▶ [What needs to be done]:
Scan the data, and whenever a line contains "home", copy it.

▶ [Data provided]:
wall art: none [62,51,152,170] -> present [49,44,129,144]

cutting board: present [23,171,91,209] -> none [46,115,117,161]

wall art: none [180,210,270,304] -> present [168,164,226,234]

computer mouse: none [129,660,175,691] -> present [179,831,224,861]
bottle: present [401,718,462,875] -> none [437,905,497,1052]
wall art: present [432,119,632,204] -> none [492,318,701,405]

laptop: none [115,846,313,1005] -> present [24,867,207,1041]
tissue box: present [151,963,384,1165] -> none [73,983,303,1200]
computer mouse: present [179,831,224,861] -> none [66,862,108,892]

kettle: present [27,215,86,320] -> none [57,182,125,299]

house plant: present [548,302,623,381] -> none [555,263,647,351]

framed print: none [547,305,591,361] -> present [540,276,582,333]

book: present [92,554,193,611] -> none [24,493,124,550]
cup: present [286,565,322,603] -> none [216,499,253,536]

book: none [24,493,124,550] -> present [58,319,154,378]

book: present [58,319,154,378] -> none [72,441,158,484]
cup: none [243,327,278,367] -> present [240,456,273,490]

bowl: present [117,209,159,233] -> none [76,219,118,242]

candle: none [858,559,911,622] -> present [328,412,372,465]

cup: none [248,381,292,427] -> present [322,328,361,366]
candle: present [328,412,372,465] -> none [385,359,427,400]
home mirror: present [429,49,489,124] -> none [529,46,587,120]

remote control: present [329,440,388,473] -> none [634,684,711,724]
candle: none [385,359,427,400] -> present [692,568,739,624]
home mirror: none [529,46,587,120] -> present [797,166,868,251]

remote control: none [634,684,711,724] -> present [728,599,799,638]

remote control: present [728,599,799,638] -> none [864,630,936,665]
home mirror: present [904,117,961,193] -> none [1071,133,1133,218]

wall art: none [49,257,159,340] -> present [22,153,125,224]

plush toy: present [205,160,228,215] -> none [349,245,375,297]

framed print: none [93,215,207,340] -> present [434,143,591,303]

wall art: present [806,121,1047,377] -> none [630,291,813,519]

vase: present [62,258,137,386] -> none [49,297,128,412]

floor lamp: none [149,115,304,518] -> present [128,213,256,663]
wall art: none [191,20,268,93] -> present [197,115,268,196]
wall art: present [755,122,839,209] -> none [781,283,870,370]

▶ [Response]:
home mirror: present [429,49,489,124] -> none [529,46,587,120]
home mirror: none [529,46,587,120] -> present [797,166,868,251]
home mirror: present [904,117,961,193] -> none [1071,133,1133,218]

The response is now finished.